(Dataset rows)

START

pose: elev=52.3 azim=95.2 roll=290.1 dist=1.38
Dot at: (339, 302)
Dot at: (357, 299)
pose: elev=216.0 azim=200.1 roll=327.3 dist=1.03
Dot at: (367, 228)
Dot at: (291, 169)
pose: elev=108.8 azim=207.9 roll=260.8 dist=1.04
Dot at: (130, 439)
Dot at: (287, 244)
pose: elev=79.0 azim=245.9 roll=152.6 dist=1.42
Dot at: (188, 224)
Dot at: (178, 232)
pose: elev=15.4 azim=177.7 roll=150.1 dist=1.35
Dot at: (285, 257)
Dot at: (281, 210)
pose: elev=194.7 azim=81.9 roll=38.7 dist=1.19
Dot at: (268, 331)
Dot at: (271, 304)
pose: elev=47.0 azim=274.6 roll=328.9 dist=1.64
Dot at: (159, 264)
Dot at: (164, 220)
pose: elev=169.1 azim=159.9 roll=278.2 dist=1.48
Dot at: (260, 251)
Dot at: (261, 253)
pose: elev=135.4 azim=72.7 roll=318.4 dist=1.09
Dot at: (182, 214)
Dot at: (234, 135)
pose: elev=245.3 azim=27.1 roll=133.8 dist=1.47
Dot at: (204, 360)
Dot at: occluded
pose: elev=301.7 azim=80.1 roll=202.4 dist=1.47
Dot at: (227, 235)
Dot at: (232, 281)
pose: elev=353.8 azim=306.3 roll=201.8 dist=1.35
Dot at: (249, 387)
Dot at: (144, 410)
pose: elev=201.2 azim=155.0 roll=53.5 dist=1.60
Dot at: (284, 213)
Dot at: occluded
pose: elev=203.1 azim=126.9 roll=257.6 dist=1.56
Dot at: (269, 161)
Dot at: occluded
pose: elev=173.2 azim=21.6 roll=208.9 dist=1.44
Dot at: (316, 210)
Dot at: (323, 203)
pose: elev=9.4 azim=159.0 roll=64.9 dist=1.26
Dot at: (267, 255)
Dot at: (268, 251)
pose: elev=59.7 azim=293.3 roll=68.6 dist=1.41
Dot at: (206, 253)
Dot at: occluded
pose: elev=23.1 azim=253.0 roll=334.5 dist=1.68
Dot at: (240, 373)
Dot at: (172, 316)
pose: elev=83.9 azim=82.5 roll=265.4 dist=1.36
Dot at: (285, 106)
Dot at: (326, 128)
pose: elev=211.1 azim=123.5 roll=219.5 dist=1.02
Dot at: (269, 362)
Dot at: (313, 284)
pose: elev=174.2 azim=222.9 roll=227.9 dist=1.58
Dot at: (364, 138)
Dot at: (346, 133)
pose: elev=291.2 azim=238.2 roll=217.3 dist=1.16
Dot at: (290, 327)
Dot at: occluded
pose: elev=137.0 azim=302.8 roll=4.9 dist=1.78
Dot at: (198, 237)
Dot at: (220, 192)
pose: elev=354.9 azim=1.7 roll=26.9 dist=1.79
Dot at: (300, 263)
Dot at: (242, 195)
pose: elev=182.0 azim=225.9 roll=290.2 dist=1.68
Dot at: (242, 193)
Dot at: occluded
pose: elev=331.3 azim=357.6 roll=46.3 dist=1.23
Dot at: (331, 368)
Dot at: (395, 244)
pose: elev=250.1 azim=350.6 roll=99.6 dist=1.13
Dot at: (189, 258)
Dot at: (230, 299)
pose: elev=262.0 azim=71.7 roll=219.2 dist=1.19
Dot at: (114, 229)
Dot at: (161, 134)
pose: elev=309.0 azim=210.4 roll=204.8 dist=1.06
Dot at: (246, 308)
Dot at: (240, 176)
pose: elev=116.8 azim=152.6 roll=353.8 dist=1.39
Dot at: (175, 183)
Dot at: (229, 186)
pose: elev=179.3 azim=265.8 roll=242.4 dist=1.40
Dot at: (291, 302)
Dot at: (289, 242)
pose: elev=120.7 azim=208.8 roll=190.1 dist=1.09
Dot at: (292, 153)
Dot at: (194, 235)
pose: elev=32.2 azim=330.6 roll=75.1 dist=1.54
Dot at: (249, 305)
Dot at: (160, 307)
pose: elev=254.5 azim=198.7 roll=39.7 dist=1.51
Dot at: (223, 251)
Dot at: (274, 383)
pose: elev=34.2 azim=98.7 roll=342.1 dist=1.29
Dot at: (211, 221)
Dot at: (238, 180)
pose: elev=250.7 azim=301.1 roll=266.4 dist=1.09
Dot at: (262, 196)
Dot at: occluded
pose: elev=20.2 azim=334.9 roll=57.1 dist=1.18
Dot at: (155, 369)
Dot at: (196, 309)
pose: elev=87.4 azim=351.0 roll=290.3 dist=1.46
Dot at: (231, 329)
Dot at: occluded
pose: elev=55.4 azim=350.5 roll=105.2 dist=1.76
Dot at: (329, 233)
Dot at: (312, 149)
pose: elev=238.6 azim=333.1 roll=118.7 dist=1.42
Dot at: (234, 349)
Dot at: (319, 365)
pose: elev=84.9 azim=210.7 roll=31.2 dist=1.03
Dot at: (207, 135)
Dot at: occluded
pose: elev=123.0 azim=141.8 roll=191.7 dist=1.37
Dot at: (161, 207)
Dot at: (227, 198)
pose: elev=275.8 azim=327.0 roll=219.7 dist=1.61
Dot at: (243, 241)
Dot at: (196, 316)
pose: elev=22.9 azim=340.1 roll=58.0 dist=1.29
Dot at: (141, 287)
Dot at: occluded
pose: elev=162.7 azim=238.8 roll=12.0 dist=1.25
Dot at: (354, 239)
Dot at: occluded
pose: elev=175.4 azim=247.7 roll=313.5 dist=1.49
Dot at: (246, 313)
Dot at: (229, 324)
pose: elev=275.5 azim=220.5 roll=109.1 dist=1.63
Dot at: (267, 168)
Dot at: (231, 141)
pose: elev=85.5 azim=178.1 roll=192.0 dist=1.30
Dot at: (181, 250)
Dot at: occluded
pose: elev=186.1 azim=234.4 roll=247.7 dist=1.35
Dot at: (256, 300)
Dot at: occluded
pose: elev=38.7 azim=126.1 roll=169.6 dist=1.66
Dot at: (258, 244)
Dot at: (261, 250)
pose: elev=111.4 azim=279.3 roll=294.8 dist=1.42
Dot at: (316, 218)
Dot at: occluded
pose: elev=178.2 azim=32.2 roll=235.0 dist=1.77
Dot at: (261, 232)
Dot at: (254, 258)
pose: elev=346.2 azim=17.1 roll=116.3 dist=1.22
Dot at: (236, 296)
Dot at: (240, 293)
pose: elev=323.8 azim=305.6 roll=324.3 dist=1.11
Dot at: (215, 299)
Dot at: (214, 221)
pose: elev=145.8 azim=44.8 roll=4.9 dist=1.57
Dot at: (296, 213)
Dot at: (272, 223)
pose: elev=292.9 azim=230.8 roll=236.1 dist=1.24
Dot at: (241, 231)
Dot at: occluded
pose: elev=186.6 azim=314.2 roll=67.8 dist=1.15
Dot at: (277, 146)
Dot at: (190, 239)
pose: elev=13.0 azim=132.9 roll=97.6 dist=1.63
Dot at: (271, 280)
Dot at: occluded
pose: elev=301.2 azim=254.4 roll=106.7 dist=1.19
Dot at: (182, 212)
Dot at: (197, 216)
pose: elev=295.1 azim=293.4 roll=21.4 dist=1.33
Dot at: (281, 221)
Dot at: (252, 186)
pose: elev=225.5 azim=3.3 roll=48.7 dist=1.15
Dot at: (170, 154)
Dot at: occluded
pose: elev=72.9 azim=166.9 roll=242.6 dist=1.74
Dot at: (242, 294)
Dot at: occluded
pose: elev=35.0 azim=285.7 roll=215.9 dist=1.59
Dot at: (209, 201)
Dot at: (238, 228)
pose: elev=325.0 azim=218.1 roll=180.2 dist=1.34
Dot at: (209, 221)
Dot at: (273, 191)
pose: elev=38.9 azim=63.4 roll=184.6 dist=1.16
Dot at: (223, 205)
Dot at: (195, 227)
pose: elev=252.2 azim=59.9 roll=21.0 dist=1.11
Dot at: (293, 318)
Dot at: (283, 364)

END

● WHAT YOU WILL DO
Format the lines running from the line with "pose: elev=137.0 azim=302.8" up to and including the line with "Dot at: (229, 186)" as a Markdown table with the columns Row and Line, numbering each line and leaving out blank lines.

● FINISHED EXERCISE
| Row | Line |
|---|---|
| 1 | pose: elev=137.0 azim=302.8 roll=4.9 dist=1.78 |
| 2 | Dot at: (198, 237) |
| 3 | Dot at: (220, 192) |
| 4 | pose: elev=354.9 azim=1.7 roll=26.9 dist=1.79 |
| 5 | Dot at: (300, 263) |
| 6 | Dot at: (242, 195) |
| 7 | pose: elev=182.0 azim=225.9 roll=290.2 dist=1.68 |
| 8 | Dot at: (242, 193) |
| 9 | Dot at: occluded |
| 10 | pose: elev=331.3 azim=357.6 roll=46.3 dist=1.23 |
| 11 | Dot at: (331, 368) |
| 12 | Dot at: (395, 244) |
| 13 | pose: elev=250.1 azim=350.6 roll=99.6 dist=1.13 |
| 14 | Dot at: (189, 258) |
| 15 | Dot at: (230, 299) |
| 16 | pose: elev=262.0 azim=71.7 roll=219.2 dist=1.19 |
| 17 | Dot at: (114, 229) |
| 18 | Dot at: (161, 134) |
| 19 | pose: elev=309.0 azim=210.4 roll=204.8 dist=1.06 |
| 20 | Dot at: (246, 308) |
| 21 | Dot at: (240, 176) |
| 22 | pose: elev=116.8 azim=152.6 roll=353.8 dist=1.39 |
| 23 | Dot at: (175, 183) |
| 24 | Dot at: (229, 186) |